## DATA SECTION

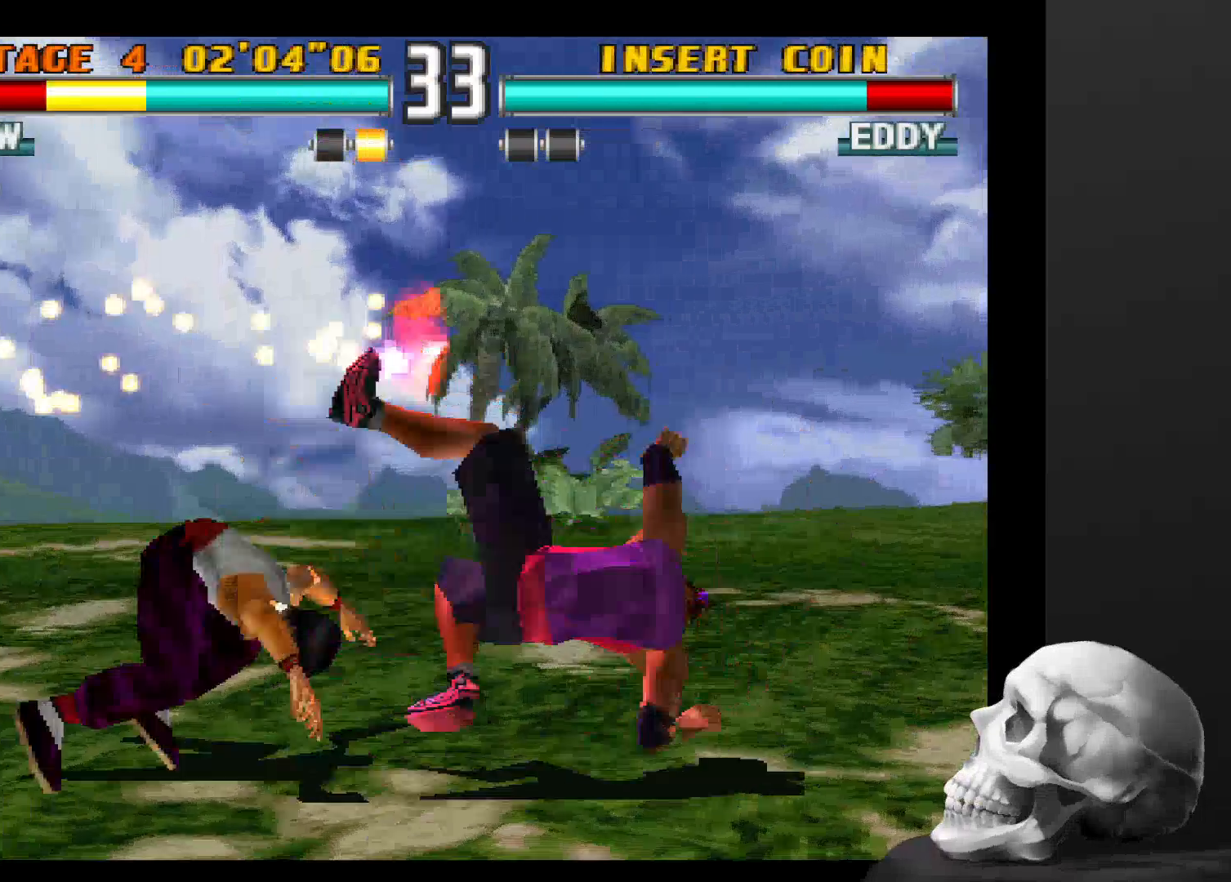
{"buttons": [], "left_stick": "center", "right_stick": "center", "events": [[200, "CIRCLE", "up"]]}
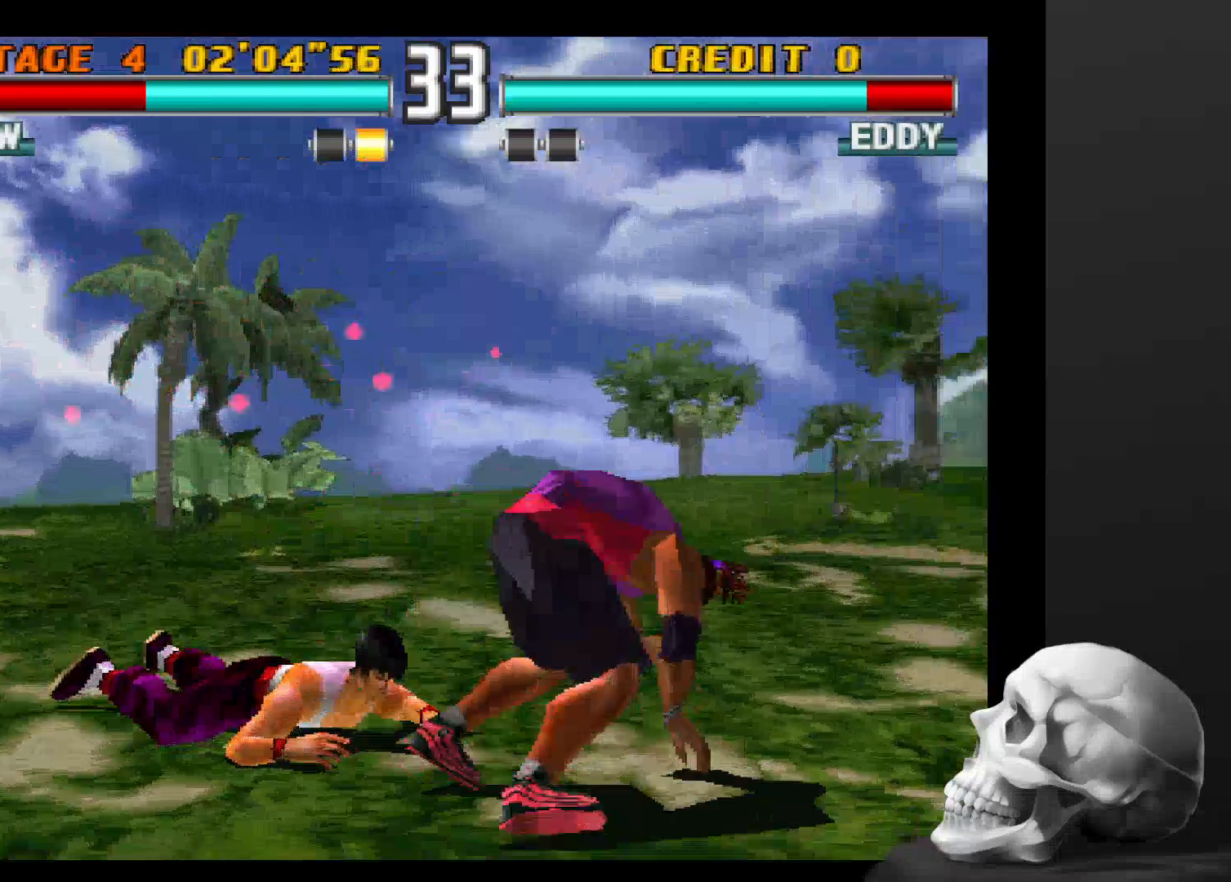
{"buttons": [], "left_stick": "center", "right_stick": "center", "events": []}
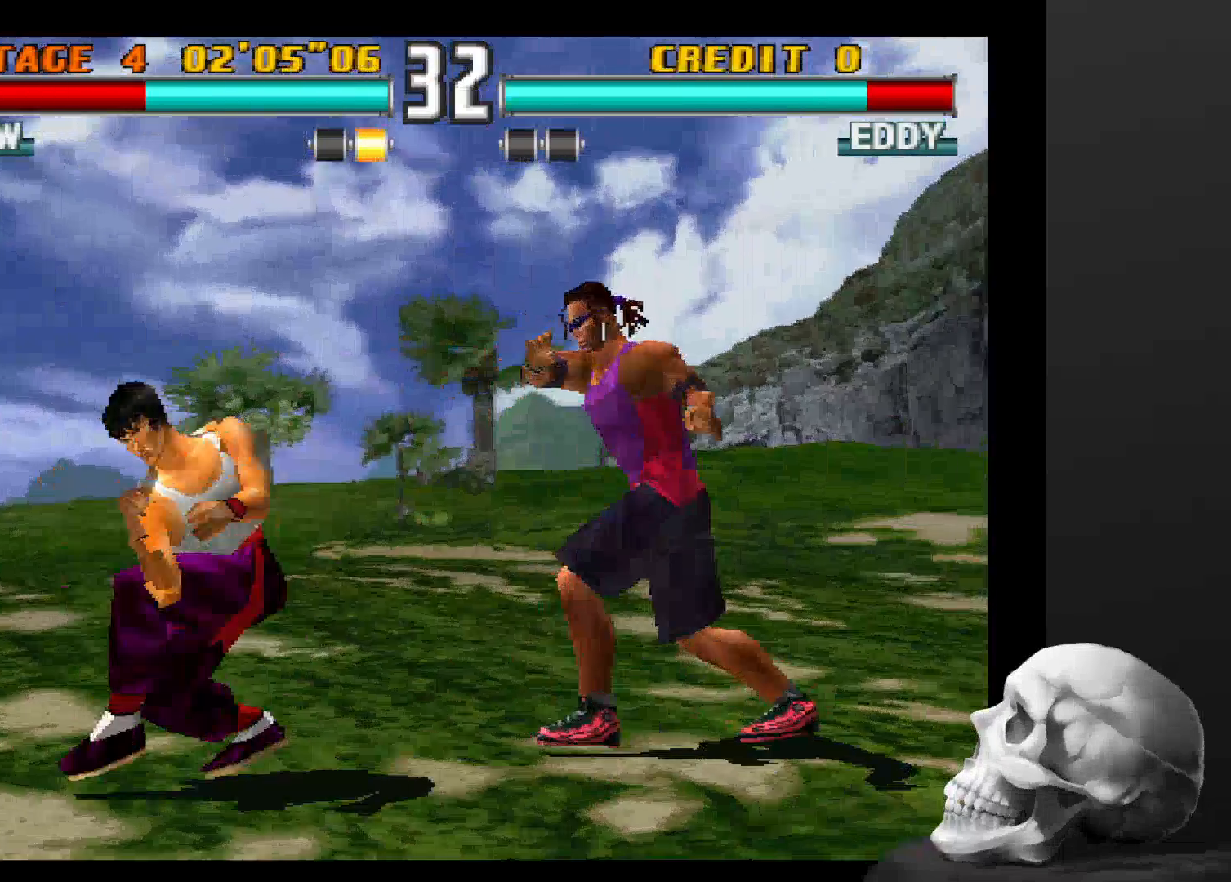
{"buttons": [], "left_stick": "center", "right_stick": "center", "events": []}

## REQUIRED ACTION
The answer is the whole listing above, written out verbatim, without its pictures.

## SOLVED PROBLEM
{"buttons": [], "left_stick": "center", "right_stick": "center", "events": [[200, "CIRCLE", "up"]]}
{"buttons": [], "left_stick": "center", "right_stick": "center", "events": []}
{"buttons": [], "left_stick": "center", "right_stick": "center", "events": []}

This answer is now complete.